Migrating animals use a number of different mechanisms to find their way along their route. Some, such as loggerhead turtles, use the earths magnetic field to navigate. Others use the sun or stars to navigate. A few even have maps built into their genetics. While these methods are useful to explain how animals find their way from point A to point B, they produce another question. Why would a blind random chance guided process produce all these systems to enable creatures across multiple phyla to migrate? How would random chance know that these creatures needed the ability to migrate? The answer is clearly that it would not. However, the instant the process ceases to be purely random, some outside force is required, specifically a designer, and evolution will never permit that.
Explaining how animals know when it is time to migrate is just as difficult for evolutionists. One proposed solution is that the animals take their cues from the weather. Another is that it is built into their DNA. Both are probably at least partially true, but both lead back to the same question we just asked, namely why would a blind random process put that information into an organism? It could not have known the creature would need to migrate. Once again, design is the only answer, but it is one that evolutionists refuse to accept because of the implications.

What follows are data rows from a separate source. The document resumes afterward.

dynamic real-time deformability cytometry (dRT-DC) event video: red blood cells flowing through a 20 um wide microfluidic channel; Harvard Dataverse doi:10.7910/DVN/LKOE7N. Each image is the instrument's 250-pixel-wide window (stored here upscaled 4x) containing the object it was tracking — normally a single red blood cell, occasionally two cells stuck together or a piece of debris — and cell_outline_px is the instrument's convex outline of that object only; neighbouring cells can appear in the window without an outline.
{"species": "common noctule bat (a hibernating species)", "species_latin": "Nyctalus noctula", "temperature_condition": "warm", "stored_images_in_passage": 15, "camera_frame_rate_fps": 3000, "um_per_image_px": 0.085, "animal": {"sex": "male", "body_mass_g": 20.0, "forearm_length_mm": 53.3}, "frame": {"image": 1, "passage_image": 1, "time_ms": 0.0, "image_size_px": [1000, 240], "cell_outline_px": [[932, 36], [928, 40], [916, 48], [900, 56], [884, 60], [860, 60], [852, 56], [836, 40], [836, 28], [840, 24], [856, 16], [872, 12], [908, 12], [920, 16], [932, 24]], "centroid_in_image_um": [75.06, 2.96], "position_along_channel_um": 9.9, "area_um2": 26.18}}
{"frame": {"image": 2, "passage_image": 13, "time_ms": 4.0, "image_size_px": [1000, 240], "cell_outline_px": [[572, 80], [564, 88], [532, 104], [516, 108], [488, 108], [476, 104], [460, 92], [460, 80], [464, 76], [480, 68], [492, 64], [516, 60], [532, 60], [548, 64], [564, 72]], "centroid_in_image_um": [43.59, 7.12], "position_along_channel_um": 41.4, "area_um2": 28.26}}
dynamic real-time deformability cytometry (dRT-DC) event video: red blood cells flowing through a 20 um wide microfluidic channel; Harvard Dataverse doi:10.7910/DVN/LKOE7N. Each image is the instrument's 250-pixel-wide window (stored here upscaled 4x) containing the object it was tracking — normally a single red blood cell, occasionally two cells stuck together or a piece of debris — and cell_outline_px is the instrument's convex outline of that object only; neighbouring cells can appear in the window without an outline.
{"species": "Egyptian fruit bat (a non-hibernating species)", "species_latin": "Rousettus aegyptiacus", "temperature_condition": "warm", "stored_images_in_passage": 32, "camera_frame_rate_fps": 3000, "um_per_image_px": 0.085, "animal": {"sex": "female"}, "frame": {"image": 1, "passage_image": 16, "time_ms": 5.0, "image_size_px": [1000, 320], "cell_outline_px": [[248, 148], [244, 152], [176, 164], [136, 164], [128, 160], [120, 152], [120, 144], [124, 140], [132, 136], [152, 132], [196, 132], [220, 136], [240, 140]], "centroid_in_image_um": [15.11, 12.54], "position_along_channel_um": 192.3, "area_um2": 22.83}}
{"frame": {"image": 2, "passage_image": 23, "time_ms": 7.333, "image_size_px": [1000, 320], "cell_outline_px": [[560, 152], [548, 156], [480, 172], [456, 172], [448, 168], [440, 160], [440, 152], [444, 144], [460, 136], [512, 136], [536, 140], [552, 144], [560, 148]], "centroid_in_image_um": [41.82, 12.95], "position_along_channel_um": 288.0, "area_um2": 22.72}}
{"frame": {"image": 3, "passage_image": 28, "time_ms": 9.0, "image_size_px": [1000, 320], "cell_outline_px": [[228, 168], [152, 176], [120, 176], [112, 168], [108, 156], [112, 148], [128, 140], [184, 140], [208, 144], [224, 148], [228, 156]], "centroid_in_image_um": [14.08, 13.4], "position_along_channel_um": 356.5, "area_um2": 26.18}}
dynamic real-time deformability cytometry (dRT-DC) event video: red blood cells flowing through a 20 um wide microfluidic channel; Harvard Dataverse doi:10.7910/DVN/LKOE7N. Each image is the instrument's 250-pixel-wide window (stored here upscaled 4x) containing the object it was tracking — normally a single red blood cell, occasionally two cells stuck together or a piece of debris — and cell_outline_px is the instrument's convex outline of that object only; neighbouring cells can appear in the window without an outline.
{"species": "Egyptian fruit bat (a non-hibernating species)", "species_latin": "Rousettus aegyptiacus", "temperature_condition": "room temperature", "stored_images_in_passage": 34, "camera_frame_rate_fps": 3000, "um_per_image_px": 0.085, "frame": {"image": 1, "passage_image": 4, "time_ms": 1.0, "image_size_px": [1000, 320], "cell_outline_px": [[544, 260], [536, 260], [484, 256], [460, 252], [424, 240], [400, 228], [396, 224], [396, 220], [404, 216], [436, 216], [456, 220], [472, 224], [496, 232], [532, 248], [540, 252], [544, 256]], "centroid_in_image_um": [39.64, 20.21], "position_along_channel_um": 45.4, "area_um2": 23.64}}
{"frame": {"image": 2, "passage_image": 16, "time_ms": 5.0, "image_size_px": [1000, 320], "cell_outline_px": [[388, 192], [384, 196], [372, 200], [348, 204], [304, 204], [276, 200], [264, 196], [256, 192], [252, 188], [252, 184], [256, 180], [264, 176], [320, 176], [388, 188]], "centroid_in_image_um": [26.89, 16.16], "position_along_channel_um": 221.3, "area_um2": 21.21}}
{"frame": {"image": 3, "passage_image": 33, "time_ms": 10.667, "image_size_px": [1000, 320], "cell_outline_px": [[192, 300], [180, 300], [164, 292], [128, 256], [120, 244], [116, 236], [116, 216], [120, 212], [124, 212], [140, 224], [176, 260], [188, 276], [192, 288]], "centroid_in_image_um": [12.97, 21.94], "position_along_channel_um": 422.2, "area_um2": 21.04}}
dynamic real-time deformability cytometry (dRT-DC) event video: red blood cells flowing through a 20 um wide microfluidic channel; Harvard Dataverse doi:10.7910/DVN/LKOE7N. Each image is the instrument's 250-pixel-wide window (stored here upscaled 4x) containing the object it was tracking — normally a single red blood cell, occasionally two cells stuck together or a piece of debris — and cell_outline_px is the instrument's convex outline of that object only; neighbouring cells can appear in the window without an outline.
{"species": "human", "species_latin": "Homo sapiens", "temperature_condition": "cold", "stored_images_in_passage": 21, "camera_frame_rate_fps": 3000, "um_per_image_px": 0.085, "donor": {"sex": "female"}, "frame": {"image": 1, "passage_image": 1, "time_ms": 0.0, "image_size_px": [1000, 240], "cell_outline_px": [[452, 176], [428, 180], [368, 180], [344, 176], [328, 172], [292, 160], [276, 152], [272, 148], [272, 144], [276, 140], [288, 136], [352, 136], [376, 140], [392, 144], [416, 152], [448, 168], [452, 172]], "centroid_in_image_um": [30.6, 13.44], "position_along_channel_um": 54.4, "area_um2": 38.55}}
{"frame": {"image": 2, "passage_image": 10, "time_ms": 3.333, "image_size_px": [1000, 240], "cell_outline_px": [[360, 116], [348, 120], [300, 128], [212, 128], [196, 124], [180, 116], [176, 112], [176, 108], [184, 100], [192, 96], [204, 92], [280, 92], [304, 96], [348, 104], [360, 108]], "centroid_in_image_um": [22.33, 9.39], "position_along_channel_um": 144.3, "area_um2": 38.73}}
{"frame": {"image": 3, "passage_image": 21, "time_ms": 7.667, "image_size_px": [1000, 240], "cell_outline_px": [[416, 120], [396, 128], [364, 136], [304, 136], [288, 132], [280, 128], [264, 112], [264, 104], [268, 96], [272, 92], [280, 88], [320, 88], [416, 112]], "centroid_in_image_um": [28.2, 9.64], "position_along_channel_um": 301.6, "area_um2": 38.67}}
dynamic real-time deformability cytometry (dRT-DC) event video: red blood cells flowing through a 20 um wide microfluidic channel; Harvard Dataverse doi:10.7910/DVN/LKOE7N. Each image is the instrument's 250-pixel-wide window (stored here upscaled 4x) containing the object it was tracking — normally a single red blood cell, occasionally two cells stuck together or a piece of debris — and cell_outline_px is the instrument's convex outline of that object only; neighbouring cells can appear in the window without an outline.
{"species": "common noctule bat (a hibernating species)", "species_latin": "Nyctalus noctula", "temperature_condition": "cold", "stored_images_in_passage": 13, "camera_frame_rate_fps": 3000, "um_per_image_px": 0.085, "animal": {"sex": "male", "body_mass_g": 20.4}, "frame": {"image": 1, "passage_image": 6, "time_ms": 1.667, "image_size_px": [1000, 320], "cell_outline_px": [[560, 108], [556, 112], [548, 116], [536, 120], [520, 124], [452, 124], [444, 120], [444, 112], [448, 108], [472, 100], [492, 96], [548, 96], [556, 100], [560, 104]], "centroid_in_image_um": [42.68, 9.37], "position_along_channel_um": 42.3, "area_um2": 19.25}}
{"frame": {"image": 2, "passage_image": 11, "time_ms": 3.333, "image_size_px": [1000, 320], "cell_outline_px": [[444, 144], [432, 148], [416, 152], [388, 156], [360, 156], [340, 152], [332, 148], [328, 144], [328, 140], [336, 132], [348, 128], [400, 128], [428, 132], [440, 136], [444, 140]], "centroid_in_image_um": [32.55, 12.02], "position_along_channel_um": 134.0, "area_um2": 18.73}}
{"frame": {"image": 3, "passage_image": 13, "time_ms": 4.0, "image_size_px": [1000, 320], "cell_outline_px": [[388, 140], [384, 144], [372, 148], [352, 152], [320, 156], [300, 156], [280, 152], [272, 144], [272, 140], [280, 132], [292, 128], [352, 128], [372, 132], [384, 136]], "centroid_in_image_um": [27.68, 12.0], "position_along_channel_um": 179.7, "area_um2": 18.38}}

Since we know that animals migrate, largely through inborn ability found in their DNA, it behooves us to ask where this information came from. Evolution, as we have seen, has no explanation. It cannot explain the existence of information beyond pure blind luck. However, since nearly twenty percent of bird species alone, migrate, surely evolutionists would not ask us to believe evolution got lucky thousands of times in a row. If a gambler were to win the lottery more than twice consecutively, people would begin to wonder if the game was rigged. If he were to do it thousands of times, the wonder would turn to anger at a dishonest system. Yet evolutionists essentially are doing the same thing. There are thousands of examples migrating species, which could only have arisen by luck or design. Evolutionists are asking us to believe they all exist by luck, rather than a rational designer. They are the gambler winning the lottery thousands of times and asking the public to believe that he really is just that lucky.